*Problem requirements*: Output only an exact transcription of the line containing "thumb ip: (323, 150)" and all lines that follow it in the data below.

*Pose landmark coordinates*:
[Start of section]

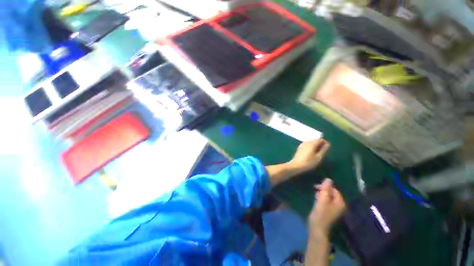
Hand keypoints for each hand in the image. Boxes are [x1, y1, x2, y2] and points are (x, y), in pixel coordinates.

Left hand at [288, 139, 329, 174]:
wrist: (296, 165)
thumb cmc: (308, 162)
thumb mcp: (318, 157)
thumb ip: (323, 150)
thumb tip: (328, 144)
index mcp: (312, 143)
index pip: (320, 139)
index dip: (325, 143)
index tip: (327, 149)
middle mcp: (307, 142)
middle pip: (315, 140)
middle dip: (320, 144)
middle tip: (323, 152)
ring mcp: (302, 144)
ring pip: (311, 142)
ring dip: (315, 146)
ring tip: (317, 153)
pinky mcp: (299, 147)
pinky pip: (307, 144)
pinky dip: (310, 147)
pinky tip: (311, 153)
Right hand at [309, 178, 345, 236]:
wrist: (317, 229)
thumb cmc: (320, 214)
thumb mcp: (322, 200)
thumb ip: (325, 189)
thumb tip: (328, 179)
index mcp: (340, 203)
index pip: (334, 190)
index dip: (325, 187)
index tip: (316, 187)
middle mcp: (339, 206)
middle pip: (331, 193)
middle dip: (323, 191)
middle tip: (314, 191)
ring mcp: (335, 210)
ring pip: (328, 197)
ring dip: (321, 195)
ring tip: (315, 196)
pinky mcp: (329, 212)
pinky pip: (326, 202)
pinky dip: (321, 200)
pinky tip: (316, 201)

[End of section]

*Task answer*:
thumb ip: (323, 150)
thumb tip: (328, 144)
index mcp: (312, 143)
index pip: (320, 139)
index dip: (325, 143)
index tip: (327, 149)
middle mcp: (307, 142)
middle pip: (315, 140)
middle dip: (320, 144)
middle tip: (323, 152)
ring mcp: (302, 144)
ring pip: (311, 142)
ring dip: (315, 146)
ring tip: (317, 153)
pinky mcp: (299, 147)
pinky pip: (307, 144)
pinky dip: (310, 147)
pinky tip: (311, 153)
Right hand at [309, 178, 345, 236]:
wrist: (317, 229)
thumb cmc: (320, 214)
thumb mcp: (322, 200)
thumb ip: (325, 189)
thumb tip: (328, 179)
index mcp: (340, 203)
index pip: (334, 190)
index dip: (325, 187)
index tip: (316, 187)
middle mcp: (339, 206)
middle pip: (331, 193)
middle dip: (323, 191)
middle tip: (314, 191)
ring mcp: (335, 210)
ring pip: (328, 197)
ring dip: (321, 195)
ring tip: (315, 196)
pinky mcp: (329, 212)
pinky pip: (326, 202)
pinky dip: (321, 200)
pinky tip: (316, 201)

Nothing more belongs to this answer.